Rina merebahkan tubuhnya di atas ranjang, mengenakan handuk tipis setelah mandi. Otot-ototnya terasa kaku setelah seharian bekerja. Bram, suaminya, memperhatikannya dari sofa dengan senyum penuh arti.
“Kayaknya kamu butuh pijatan, Sayang,” ujar Bram dengan suara rendah.
Rina mengangguk, matanya setengah terpejam. “Iya, badan aku pegal semua.”
Tanpa banyak bicara, Bram mengambil minyak pijat dari meja dan duduk di tepi ranjang. Tangan hangatnya mulai membelai punggung Rina, mengoleskan minyak dengan gerakan lembut namun mantap. Rina mendesah pelan, menikmati setiap sentuhan suaminya.
Bram tersenyum kecil saat melihat istrinya begitu menikmati pijatan itu. Perlahan, ia meraih ponselnya di atas meja dan mulai merekam. Tak ada niat buruk, hanya ingin mengabadikan momen ini—wajah istrinya yang begitu rileks, tubuhnya yang berkilau di bawah cahaya kamar.
“Aaah… enak banget, Mas…” bisik Rina, menggeliat pelan.
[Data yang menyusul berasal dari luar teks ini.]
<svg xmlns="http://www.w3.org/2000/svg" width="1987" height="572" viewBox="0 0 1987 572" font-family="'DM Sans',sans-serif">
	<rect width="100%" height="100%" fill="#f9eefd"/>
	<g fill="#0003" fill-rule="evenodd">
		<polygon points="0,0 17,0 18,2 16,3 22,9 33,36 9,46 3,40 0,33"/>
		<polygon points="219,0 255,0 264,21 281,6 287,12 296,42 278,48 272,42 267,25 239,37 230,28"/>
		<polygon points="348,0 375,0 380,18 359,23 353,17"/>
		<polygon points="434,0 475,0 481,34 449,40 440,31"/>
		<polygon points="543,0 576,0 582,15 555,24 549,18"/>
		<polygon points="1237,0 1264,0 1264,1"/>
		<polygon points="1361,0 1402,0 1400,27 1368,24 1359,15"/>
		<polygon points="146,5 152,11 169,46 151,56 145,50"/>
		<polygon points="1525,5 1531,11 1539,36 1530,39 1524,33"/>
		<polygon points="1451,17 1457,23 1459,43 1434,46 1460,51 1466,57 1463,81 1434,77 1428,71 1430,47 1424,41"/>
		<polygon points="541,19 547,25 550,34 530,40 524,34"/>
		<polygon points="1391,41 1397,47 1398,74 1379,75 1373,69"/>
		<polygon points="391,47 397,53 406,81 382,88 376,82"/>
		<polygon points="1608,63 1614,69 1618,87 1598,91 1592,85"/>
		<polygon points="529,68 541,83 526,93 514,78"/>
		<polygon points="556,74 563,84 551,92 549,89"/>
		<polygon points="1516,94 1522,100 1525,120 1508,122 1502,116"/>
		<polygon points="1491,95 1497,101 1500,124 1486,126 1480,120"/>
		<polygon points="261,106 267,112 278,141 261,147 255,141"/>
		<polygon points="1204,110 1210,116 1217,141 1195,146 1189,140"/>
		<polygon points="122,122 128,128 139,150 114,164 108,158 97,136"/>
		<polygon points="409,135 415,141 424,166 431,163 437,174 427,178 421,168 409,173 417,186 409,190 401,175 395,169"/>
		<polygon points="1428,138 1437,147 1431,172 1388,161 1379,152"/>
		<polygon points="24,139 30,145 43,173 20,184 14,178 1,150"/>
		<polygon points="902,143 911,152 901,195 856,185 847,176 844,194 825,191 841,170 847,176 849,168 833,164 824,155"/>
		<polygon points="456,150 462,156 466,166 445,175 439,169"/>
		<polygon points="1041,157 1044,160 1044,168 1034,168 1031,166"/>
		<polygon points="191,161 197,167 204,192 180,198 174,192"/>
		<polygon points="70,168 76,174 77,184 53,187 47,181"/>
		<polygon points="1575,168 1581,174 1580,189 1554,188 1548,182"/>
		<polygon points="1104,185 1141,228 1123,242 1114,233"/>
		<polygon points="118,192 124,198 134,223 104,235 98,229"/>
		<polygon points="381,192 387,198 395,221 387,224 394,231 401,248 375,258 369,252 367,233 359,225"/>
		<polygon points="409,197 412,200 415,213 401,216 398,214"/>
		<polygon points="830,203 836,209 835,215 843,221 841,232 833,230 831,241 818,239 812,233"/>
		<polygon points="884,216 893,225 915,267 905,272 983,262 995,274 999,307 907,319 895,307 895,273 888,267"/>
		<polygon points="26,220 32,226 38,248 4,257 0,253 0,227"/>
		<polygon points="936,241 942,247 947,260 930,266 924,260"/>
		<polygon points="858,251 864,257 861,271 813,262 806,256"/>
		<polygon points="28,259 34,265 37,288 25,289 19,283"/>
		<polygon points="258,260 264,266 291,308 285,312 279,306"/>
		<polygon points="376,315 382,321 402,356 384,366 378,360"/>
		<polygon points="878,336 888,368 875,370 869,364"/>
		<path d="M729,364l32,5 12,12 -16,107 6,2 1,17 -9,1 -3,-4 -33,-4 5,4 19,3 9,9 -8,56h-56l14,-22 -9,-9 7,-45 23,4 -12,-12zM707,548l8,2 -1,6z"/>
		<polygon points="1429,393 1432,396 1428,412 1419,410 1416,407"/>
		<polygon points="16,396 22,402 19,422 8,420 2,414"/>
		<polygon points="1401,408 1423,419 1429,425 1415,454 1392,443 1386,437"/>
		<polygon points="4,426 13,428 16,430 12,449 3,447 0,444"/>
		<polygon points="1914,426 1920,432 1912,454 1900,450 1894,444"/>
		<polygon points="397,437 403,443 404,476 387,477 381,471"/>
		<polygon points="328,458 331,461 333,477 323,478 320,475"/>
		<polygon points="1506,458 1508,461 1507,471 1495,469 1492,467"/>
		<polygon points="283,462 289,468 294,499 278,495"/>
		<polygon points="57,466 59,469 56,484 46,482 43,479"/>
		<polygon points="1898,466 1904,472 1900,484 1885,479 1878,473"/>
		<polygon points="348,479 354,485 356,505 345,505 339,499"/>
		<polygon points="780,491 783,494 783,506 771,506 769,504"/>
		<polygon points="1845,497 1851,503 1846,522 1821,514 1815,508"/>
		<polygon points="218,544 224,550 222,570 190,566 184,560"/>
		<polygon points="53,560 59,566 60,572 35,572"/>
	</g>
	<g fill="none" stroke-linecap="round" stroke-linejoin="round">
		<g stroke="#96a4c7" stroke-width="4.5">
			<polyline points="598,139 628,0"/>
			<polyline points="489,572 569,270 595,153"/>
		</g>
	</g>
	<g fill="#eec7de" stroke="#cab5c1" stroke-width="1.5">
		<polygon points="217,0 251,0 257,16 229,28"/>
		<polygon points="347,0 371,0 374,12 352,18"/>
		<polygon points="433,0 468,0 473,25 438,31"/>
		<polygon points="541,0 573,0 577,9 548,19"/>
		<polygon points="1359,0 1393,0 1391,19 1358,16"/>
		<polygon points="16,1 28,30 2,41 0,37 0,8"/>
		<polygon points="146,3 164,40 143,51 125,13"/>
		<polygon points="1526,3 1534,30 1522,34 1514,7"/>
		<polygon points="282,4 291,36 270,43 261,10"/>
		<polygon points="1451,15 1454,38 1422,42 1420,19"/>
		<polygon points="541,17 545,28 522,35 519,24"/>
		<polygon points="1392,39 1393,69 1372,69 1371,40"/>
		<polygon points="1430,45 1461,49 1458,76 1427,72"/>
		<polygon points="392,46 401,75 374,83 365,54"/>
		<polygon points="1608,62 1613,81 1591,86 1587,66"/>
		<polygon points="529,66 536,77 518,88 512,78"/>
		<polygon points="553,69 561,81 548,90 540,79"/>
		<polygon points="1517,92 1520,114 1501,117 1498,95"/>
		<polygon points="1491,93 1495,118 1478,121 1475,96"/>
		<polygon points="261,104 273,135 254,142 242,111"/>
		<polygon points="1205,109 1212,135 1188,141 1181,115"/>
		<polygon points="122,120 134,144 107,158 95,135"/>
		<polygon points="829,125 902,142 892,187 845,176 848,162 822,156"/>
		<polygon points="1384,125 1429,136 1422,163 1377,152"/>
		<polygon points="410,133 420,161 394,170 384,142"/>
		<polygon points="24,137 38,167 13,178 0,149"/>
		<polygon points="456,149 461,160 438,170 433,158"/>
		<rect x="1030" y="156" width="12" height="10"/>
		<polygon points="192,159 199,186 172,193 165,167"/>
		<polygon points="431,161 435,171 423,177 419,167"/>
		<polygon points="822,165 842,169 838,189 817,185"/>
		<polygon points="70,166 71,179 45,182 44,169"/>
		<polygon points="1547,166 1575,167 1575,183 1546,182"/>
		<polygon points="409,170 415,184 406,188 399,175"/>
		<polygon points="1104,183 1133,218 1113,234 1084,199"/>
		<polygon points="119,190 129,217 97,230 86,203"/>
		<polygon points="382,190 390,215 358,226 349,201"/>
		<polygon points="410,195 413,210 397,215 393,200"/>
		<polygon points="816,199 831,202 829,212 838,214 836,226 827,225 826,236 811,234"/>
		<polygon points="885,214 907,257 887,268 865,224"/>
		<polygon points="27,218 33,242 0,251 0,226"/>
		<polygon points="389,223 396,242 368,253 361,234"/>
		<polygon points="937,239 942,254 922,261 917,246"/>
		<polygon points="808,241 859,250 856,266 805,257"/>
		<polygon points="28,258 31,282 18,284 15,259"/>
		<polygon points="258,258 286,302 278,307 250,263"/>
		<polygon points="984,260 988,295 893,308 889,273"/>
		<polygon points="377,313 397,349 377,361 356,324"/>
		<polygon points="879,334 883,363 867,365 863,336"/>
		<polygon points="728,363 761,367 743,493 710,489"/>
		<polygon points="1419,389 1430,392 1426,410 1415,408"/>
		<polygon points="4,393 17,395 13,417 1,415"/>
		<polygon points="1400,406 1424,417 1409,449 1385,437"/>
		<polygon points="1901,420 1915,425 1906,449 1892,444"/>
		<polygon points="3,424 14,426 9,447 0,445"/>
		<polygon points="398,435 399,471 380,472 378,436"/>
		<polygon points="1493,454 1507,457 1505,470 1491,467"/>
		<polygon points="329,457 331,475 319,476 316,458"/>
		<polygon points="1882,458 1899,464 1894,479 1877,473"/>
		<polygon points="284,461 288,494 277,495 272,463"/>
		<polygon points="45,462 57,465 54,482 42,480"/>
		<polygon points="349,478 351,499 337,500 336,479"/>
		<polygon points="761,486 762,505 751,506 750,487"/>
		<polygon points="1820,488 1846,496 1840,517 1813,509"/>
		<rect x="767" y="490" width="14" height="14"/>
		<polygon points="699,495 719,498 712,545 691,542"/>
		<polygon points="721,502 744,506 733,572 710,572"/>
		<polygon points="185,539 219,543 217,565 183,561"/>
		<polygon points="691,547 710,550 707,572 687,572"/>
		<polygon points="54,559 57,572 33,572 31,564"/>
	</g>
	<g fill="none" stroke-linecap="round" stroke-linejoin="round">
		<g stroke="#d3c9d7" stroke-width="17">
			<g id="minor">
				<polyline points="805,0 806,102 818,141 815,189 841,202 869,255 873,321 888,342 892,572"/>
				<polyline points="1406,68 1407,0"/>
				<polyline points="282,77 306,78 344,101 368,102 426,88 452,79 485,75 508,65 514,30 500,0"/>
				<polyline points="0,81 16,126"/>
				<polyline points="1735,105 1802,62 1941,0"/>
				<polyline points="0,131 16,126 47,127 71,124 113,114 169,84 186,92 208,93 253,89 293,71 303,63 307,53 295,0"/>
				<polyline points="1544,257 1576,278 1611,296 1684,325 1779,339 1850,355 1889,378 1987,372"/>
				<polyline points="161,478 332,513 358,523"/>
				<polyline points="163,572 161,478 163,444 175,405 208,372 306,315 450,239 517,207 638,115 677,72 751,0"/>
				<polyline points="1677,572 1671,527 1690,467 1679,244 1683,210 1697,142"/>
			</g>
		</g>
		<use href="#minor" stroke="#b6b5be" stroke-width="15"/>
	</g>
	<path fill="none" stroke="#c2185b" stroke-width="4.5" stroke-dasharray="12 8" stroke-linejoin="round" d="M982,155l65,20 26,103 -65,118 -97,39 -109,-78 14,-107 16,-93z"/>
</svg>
Bram semakin menikmati sensasi ini. Tangannya bergerak lebih pelan, lebih sensual. Jemarinya menelusuri lekuk tubuh istrinya, memberikan pijatan yang lebih dalam, lebih menggoda.
Rina menoleh sedikit, melihat kilatan cahaya dari ponsel suaminya. “Kamu ngapain, Mas?” suaranya lirih, penuh rasa penasaran.
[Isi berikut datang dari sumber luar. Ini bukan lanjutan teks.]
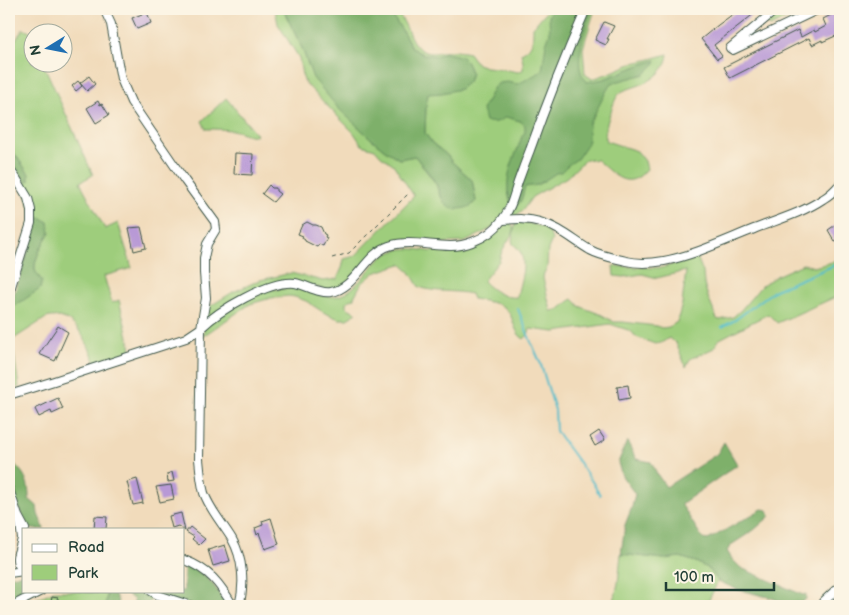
<svg xmlns="http://www.w3.org/2000/svg" width="849" height="615" font-family="'Balsamiq Sans',sans-serif">
	<style>
		.green { fill: #9ecd7b; stroke: #5e8558 }
		.forest { fill: #7eb06b; stroke: #4e7650 }
		.lines { fill: none; stroke-linecap: round; stroke-linejoin: round }
		.stream { stroke: #51bdcc; stroke-width: 2 }
		.building { fill: #b899d6 }
		.minor-casing { stroke: #3e5548; stroke-width: 10 }
		.path { stroke: #3e5548; stroke-width: 1; stroke-dasharray: 4 4; stroke-linecap: butt }
		.minor { stroke: #fff; stroke-width: 8 }
	</style>
	<rect width="100%" height="100%" fill="#fcf5e5"/>
	<filter id="ink" filterUnits="userSpaceOnUse"><feTurbulence type="fractalNoise" baseFrequency=".02" numOctaves="2"/><feDisplacementMap in="SourceGraphic" scale="10" xChannelSelector="R" yChannelSelector="G"/><feConvolveMatrix kernelMatrix="1 2 1 2 8 2 1 2 1" color-interpolation-filters="sRGB"/></filter>
	<filter id="wash" filterUnits="userSpaceOnUse"><feTurbulence type="fractalNoise" baseFrequency=".0096" numOctaves="4" result="noise"/><feDisplacementMap in="SourceGraphic" scale="20" xChannelSelector="R" yChannelSelector="G"/><feGaussianBlur stdDeviation="1.12" result="paint"/><feColorMatrix in="noise" values="0 0 0 0 0 0 0 0 0 0 0 0 0 0 0 0 0 1.4 0 .05"/><feComposite in="paint" operator="in"/></filter>
	<g filter="url(#wash)">
		<rect width="100%" height="100%" fill="#f1dbbb"/>
		<g class="green">
			<path d="M275 9H283L302 48 313 78 369 137 385 150 399 159 415 156 436 184 440 196 476 201 472 180 452 162 447 155 432 143 425 133 426 105 428 94 468 82 471 72 467 62 445 54 436 56 422 54 412 48 402 30 393 17 383 9C410 9 404 42 423 51 433 56 444 50 454 51 459 51 464 52 469 53L477 64 486 67 496 68 518 72 523 70V62L521 53C533 47 533 40 533 27L545 13 550 9H595L586 38 583 49 585 74 592 79 607 74 633 63 647 60 668 54C666 73 650 82 634 87 629 89 623 90 620 93 614 99 613 107 610 114 607 123 604 131 606 141L637 151 645 161 647 169C628 192 614 175 597 160L586 159 567 177 532 197 523 210 514 217 465 242 383 246 340 288 328 290 291 281 270 290C279 289 288 288 297 289 311 291 323 299 338 296 361 290 371 258 394 251 405 247 416 249 428 251 444 252 466 254 480 245 490 239 499 231 507 223H511L513 226 514 231 502 251 499 261 483 281C491 290 505 299 517 297 520 279 531 257 513 244L512 240 516 222H524L543 227 550 234 552 240 548 249 547 268 544 273 543 278 551 311C564 310 563 304 573 299L576 302 579 306 602 315 614 322H623L656 326 662 328 669 327 677 322 682 304 686 271 657 278 642 274 624 277 614 276 613 266 661 268 697 257 703 272 704 284 709 300 717 319 720 320 733 317 741 310 762 285 778 275 803 264 814 267 832 262 840 257V295L777 323 768 314 718 340 714 348 690 359 686 367 676 343 669 338 661 343 655 344 636 337 631 331 610 324 555 332 530 329 528 335 524 339C512 332 515 316 505 308 497 302 483 301 473 299L471 294C453 290 436 293 419 287L410 272 401 264 374 273 361 284 353 299 346 302V307L357 313 347 319H339L323 312 306 301 295 297 289 296 271 298 250 304 203 336 207 308 233 292 260 280 274 277 291 273 323 281 337 279 342 268 344 259 355 256 414 196 393 164 381 156 375 149 362 145 354 133 305 83 302 75 299 58 278 24Z"/>
			<path d="M785 9H800L802 11 770 27 767 23Z"/>
			<path d="M23 29 30 32 32 38V62L43 63 93 175 80 182 105 229 118 223 132 268 104 276 112 303 119 300 132 353 96 363C87 343 75 310 46 318L12 340 19 387 14 388 9 363V310L29 296 42 281C40 278 36 273 35 270 33 260 45 240 50 232L34 218 21 180 29 174 9 146V49Z"/>
			<path d="M226 98 257 135C247 136 246 133 236 131 227 129 216 129 206 129L202 121Z"/>
			<path d="M621 554 664 559 680 557 696 562 710 570 718 581 706 606H613L618 583Z"/>
			<path d="M54 591H79L107 594 105 606H33L29 602Z"/>
		</g>
		<g class="forest">
			<path d="M283 9H383L393 17 402 30 412 48 422 54 436 56 445 53 461 56 467 62 471 73 468 82 460 89 442 93 428 94 426 105 425 133 432 143 447 155 452 162 472 180 476 201C471 207 467 208 459 209 442 211 441 193 435 182 429 173 422 165 415 156L399 159 385 150 369 137 339 109 313 78 302 48Z"/>
			<path d="M554 9H593C586 24 576 56 581 72 582 76 585 78 587 82L604 79 642 64 656 60 654 65 645 74 612 83 607 90 593 117 589 123 588 143 577 159 568 165 561 172 556 173 544 181 537 185 525 187C522 194 523 206 512 206 501 178 514 162 522 136L525 132V125L520 121 506 117C498 122 495 124 485 121L482 110 494 87 499 83 507 82 518 84 542 71 546 44 550 33 549 15Z"/>
			<path d="M9 146 29 174V181L11 179 9 176Z"/>
			<path d="M34 218H42L48 222 50 232C45 240 33 260 35 270 36 273 40 278 42 281L40 289 9 310 33 235Z"/>
			<path d="M9 435 13 463C26 474 29 483 29 499L37 506 38 514 44 529H30C22 516 12 497 9 482 7 468 9 449 9 435Z"/>
			<path d="M627 441 636 459 651 462 657 474 666 487 717 454 724 442 738 466 734 467 681 504 703 539 708 540 762 509 768 510 770 516 754 530 731 545 727 551 732 559 741 568 803 595 806 594V599L801 603 787 604 772 598 736 589 718 581 710 570 696 562 680 557 664 559 621 554 625 525 632 507 635 494 622 476 618 463Z"/>
			<path d="M184 564C207 573 215 585 226 606H162L158 596 151 598 149 604 150 606H134V600L124 591H184Z"/>
			<path d="M24 574V591H30L27 595 29 602 33 606H9V601L12 597 9 591V576Z"/>
			<path d="M79 591H113L118 601 116 606H105L107 594Z"/>
		</g>
		<g class="lines">
			<g class="stream">
				<path d="M518 309 531 342"/>
				<path d="M722 327 735 320 775 290 840 263"/>
				<path d="M532 344 540 362 555 410 556 431 580 464 593 483 600 495"/>
			</g>
		</g>
		<g id="blocks">
			<g class="building">
				<path d="M740 9H760L714 45 722 56 717 59 701 39 718 25Z"/>
				<path d="M147 12 151 23 137 29 132 18Z"/>
				<path d="M835 13 839 21 837 22 840 28V34L822 42V40L812 45 809 38 730 78 724 67 798 30 801 37 814 30 815 32 826 26 823 19Z"/>
				<path d="M604 22 614 26 607 39H609L606 45 595 40Z"/>
				<path d="M89 76 95 84 87 91 80 83Z"/>
				<path d="M78 81 82 86 76 91 72 86Z"/>
				<path d="M98 101 100 105 102 104 109 115 96 123 87 108Z"/>
				<path d="M235 153 253 154 252 175 234 174Z"/>
				<path d="M269 185 272 188H276V191L280 194 273 202 262 194Z"/>
				<path d="M307 222 313 225H316L321 227 324 234 326 235 325 237 327 238 323 246 319 244 317 247 305 241V240L302 238 303 236 298 234 302 225Z"/>
				<path d="M840 222V240L835 242 828 230Z"/>
				<path d="M141 227 146 248 134 251 129 228Z"/>
				<path d="M58 326 68 332 55 361 39 354Z"/>
				<path d="M628 385 630 398 619 400 617 387Z"/>
				<path d="M58 398 63 409 52 414 51 411 39 417 35 409Z"/>
				<path d="M599 431 605 440 595 446 590 437Z"/>
				<path d="M172 472 174 481 168 482 167 474Z"/>
				<path d="M137 479 143 503 133 505 127 482Z"/>
				<path d="M171 485 174 499 160 502 156 487Z"/>
				<path d="M181 513 185 531 178 526 172 528 169 516Z"/>
				<path d="M95 516 107 517 106 529H94Z"/>
				<path d="M271 518 279 544 265 549 259 533 257 535 255 528 263 525 262 521Z"/>
				<path d="M190 527 205 539 199 545 192 539 194 537 186 532Z"/>
				<path d="M225 545 230 561 213 566 208 550Z"/>
				<path d="M52 597 58 598 57 606H50Z"/>
			</g>
		</g>
	</g>
	<g filter="url(#ink)">
		<use href="#blocks" fill-opacity="0" stroke="#3e5548" stroke-width="1"/>
		<g class="lines">
			<g class="minor-casing">
				<g id="minor">
					<path d="M777 9 730 48 733 50 819 9"/>
					<path d="M9 169 16 178 28 198 31 210V223L9 293"/>
					<path d="M503 220C516 219 528 218 540 222 559 227 573 240 590 250 601 256 614 258 626 261 638 264 652 263 664 261 692 256 726 240 754 229 777 220 802 213 823 199 830 195 835 190 840 184"/>
					<path d="M9 395 54 381 186 338 201 328 206 298 204 273V258L207 244 216 229 215 222 185 181 131 102 121 79 117 58 111 24 104 9"/>
					<path d="M9 489 18 516 25 529"/>
					<path d="M20 550C15 557 16 565 24 570"/>
					<path d="M18 553 22 539 20 523"/>
					<path d="M184 560C209 569 220 584 233 606"/>
					<path d="M9 573 24 571"/>
					<path d="M151 591 158 595 192 606"/>
					<path d="M12 606 41 591"/>
					<path d="M239 606C245 585 243 558 232 539 223 524 210 510 204 493 201 482 200 470 199 459L201 328C218 311 269 280 295 283 306 285 320 294 331 292 356 288 365 254 389 246 417 237 445 253 472 242 483 238 495 230 502 220 511 209 514 195 518 182 522 171 526 160 530 150 547 102 566 55 586 9"/>
					<path d="M821 606 823 602 840 586"/>
				</g>
			</g>
			<path class="path" d="M332 258 349 253 408 194"/>
			<use href="#minor" class="minor"/>
		</g>
	</g>
	<rect width="849" height="615" fill="none" stroke="#fcf5e5" stroke-width="30"/>
	<rect x="22" y="528" width="162" height="65" fill="#fcf5e5" stroke="#a4ab9e"/>
	<rect x="32" y="544" width="25" height="8" fill="#ffffff" stroke="#a4ab9e"/>
	<text x="68" y="552" font-size="15" fill="#1f3d34">Road</text>
	<rect x="32" y="565" width="25" height="15" fill="#9ecd7b" stroke="#a4ab9e"/>
	<text x="68" y="578" font-size="15" fill="#1f3d34">Park</text>
	<g transform="translate(48 48) rotate(260)"><circle r="24" fill="#fcf5e5" stroke="#a4ab9e"/>
	<path d="M0-4L9 19L0 12L-9 19Z" fill="#1f6fb2"/>
	<text y="-8" font-size="14" font-weight="bold" text-anchor="middle" fill="#1f3d34">N</text>
	</g>
	<path d="M666 582v8h108v-8" fill="none" stroke="#1f3d34" stroke-width="2.5"/>
	<text x="674" y="582" font-size="15" fill="#1f3d34" stroke="#fcf5e5" stroke-width="4" paint-order="stroke">100 m</text>
</svg>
“Buat koleksi pribadi,” jawab Bram dengan senyum menggoda.
Rina tersenyum nakal, lalu berbisik di telinganya. “Kalau gitu, pastikan rekamannya sempurna, ya…”
Bram meletakkan ponselnya di meja dengan posisi menghadap mereka. Malam itu, pijatan sederhana berubah menjadi sesuatu yang jauh lebih panas dan intim.